▸ **Tasks to perform**
**1)** Decide whether each statement (a), (b), and (c) agrees with the vertigo study protocol below. Answer yes or no for each, and quote the words of the protocol that decide it.
(a) International literature puts the incidence of vertigo among ED presentations at about 2-3%.
(b) The principal investigators will send the resource manual to the site co-investigators by post.
(c) The resource manual includes study posters.
**2)** Write the next part of the vertigo study protocol below, picking up right after its final line.

▸ **Document segment**
Given the lack of data on the incidence of acute vertigo in the described populations, no calculated sample size has been formally calculated. However, it is known per international literature that the incidence of vertigo amongst ED presentations is approximately 2-3%. The annual projected presentations to Irish EDs in 2018 was 1.82 million presentations per  Economic and Social Research Institute (ESRI) data,  while no breakdown of these is involves paediatric or obstetric cases, the projected incidence of acute vertigo is 47,000 presentations annually.

4C: Recruitment

A month prior to commencing the study and the principal investigators will send the resource manual via email to the site co-investigators. This resource manual details the following:

  • Study background and protocol
  • INVERTED data collection form and data dictionary (definitions derived from literature review and kindly from Dmitriew et al)
  • Study posters
  • RedCap access.

▸ **Data extracts**
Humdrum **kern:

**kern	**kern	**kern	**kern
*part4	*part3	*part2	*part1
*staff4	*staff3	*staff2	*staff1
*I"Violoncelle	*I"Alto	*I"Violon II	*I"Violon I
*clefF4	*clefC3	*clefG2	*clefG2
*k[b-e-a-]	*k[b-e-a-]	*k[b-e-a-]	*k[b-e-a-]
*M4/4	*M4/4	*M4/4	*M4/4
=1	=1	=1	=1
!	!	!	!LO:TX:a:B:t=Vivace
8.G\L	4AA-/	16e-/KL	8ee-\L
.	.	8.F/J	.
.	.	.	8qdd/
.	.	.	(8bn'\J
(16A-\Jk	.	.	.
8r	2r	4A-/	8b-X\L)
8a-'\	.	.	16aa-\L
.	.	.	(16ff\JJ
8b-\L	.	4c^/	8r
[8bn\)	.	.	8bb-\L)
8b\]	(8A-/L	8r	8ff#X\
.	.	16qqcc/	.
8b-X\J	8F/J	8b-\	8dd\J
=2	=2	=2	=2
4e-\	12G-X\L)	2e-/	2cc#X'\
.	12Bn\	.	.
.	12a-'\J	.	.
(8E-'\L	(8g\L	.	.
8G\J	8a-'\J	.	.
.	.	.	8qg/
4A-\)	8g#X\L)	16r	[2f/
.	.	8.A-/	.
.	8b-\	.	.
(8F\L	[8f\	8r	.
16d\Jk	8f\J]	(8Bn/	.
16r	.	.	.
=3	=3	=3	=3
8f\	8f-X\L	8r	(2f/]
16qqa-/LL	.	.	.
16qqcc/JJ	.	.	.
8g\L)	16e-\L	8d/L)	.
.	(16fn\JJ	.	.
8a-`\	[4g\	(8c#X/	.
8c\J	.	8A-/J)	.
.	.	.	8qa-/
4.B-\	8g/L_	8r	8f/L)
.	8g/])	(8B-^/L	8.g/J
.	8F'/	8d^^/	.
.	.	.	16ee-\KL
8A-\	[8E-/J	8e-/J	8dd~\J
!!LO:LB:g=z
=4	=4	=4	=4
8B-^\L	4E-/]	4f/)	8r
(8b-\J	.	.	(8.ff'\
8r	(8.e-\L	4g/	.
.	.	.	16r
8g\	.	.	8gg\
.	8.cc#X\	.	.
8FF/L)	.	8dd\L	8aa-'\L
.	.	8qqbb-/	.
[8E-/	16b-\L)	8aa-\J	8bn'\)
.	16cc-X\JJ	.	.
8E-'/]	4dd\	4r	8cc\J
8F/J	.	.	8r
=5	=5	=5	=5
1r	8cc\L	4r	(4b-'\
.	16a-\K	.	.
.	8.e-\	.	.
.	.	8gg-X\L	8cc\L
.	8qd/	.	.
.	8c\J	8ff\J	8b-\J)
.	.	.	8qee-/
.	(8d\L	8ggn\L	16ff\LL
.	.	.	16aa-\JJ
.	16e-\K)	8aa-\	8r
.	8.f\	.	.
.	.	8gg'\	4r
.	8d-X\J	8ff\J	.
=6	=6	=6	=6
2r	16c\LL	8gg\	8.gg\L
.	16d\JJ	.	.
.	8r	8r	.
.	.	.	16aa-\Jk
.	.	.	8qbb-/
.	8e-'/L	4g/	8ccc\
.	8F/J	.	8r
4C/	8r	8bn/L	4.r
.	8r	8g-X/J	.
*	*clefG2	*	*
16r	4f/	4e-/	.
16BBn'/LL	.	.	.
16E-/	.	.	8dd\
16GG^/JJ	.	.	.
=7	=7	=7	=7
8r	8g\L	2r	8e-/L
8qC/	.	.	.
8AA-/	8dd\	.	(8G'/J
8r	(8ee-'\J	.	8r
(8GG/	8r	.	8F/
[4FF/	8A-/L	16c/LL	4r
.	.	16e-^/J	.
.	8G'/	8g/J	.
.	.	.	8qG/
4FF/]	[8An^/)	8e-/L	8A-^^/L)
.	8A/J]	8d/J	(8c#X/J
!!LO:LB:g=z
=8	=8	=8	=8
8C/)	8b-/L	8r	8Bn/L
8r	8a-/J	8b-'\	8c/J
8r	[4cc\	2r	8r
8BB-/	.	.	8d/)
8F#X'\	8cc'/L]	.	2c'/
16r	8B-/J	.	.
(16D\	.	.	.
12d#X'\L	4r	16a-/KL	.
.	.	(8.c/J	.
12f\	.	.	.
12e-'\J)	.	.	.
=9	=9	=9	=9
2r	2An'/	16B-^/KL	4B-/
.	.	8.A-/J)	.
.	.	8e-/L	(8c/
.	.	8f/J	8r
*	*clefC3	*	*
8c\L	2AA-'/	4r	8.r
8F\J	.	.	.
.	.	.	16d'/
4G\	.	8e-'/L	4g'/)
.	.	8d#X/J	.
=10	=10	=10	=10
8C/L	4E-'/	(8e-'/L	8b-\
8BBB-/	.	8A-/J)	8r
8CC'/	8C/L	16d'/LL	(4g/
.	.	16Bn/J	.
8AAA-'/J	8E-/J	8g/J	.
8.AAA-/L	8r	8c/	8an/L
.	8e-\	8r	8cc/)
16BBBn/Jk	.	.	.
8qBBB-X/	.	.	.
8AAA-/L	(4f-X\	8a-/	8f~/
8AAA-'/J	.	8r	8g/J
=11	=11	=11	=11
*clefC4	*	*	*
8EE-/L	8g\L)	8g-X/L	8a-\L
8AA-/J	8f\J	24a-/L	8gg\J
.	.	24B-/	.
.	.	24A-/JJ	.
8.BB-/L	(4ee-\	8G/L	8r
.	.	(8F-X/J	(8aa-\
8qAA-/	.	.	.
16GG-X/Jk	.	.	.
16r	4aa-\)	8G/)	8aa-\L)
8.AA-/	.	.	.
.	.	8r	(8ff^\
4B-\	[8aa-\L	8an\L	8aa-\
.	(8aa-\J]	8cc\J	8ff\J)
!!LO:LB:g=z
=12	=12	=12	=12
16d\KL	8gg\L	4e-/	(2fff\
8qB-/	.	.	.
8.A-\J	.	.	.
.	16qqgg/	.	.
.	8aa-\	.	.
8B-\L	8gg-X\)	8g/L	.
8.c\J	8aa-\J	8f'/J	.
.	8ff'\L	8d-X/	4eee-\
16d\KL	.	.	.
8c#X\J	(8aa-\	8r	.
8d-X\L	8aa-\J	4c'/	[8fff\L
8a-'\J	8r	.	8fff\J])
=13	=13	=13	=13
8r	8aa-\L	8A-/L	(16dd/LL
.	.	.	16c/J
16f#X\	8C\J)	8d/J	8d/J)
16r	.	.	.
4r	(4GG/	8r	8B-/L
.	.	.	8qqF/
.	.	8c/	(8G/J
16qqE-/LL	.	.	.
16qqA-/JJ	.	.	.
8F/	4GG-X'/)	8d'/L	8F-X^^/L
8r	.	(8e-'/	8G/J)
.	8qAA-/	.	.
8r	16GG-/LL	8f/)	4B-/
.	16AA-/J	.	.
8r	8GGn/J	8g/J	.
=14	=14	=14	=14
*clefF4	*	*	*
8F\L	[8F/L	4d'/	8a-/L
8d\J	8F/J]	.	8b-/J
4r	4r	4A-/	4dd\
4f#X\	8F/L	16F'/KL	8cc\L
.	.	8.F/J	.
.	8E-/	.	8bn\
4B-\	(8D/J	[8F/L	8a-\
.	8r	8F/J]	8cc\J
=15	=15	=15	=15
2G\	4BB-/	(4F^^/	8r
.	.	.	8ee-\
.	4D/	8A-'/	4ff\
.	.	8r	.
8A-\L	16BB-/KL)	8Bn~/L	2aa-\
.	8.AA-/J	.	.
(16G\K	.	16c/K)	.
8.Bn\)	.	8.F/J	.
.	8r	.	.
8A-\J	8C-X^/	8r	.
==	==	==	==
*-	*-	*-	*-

▸ **Numbered answers**
**1)**
(a) Yes: "the incidence of vertigo amongst ED presentations is approximately 2-3%"
(b) No: "will send the resource manual via email to the site co-investigators"
(c) Yes: "Study posters"

**2)**
RedCap access has been recently secured by ITERN

4D: Data Collection and Management

Local co-investigators will transfer electronically stored data to the online database (RedCap). Each electronic database locally will be password protected with data collected non-identifiable. The only identifiers for data being entered to RedCap would be hospital identification and region for data inputting and analysis only. The data forms for the study will be provided by the principle investigator and lead co-ordinator, with all online database access including login details retained by these members also. They also hold responsibility for maintaining and management of the RedCap database.

Data analysis will be completed at Midland Regional Hospital Tullamore, with quantitative and qualitative statistics employed. Any quantitative analysis will be completed using GraphPad Prism Edition 9.

Section 5: Study Management

Study management will be maintained by study co-ordinators with the study committee meeting once monthly depending on need via tele-conference.

Section 6: Ethics and Regulatory Considerations

6A: Assessment and Risk Management

While this study is a retrospective cohort study, no new change to the management and clinical practices are to be raised. The data from this study are likely to support the development of a prospective cohort study on using the HINTS exam in ED with EM physician recruitment.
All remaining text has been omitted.